# WORK ITEM
Please repeat the lines below, exactly and only, from the one that holds "Rara vez se" through the one that holds "låna pengar".

═══ PROVIDED ENTRIES

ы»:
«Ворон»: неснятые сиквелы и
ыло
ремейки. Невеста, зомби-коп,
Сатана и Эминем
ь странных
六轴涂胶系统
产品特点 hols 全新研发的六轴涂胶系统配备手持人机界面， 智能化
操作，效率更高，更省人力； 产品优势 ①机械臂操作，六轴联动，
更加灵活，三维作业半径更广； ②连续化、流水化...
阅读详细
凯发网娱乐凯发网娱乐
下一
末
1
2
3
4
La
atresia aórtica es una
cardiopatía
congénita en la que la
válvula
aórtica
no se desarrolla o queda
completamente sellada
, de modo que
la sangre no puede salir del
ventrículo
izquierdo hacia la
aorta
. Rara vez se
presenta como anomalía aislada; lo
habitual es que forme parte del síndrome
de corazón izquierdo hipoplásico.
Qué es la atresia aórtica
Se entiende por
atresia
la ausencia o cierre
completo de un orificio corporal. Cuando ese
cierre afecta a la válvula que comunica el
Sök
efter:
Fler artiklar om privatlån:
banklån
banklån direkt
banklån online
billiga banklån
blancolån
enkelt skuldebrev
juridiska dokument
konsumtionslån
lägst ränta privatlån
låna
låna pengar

══════
═══ PROVIDED ENTRIES

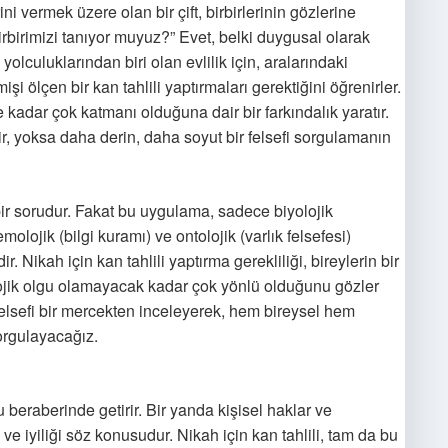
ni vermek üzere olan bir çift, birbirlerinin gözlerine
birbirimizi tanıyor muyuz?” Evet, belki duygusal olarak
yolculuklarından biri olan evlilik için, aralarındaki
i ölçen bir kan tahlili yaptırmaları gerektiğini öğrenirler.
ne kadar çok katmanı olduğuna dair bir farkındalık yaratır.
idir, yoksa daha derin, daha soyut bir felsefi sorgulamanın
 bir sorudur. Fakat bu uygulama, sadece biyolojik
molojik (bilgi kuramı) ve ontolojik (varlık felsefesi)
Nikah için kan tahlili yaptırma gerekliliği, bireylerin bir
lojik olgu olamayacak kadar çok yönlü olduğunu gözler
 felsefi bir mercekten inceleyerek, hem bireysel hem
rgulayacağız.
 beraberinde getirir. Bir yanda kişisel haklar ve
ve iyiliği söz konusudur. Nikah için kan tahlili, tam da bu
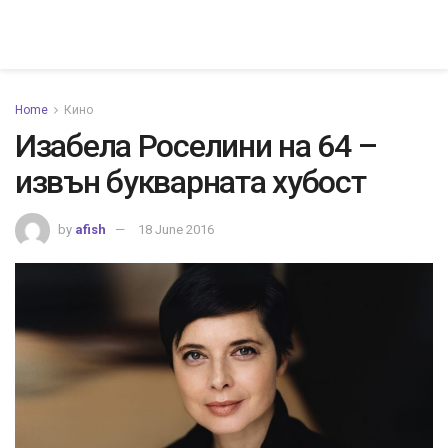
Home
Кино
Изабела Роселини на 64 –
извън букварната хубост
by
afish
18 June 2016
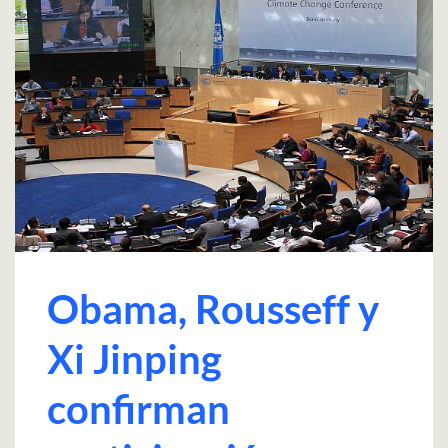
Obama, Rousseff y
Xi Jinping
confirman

══════

# YOUR SOLUTION
. Rara vez se
presenta como anomalía aislada; lo
habitual es que forme parte del síndrome
de corazón izquierdo hipoplásico.
Qué es la atresia aórtica
Se entiende por
atresia
la ausencia o cierre
completo de un orificio corporal. Cuando ese
cierre afecta a la válvula que comunica el
Sök
efter:
Fler artiklar om privatlån:
banklån
banklån direkt
banklån online
billiga banklån
blancolån
enkelt skuldebrev
juridiska dokument
konsumtionslån
lägst ränta privatlån
låna
låna pengar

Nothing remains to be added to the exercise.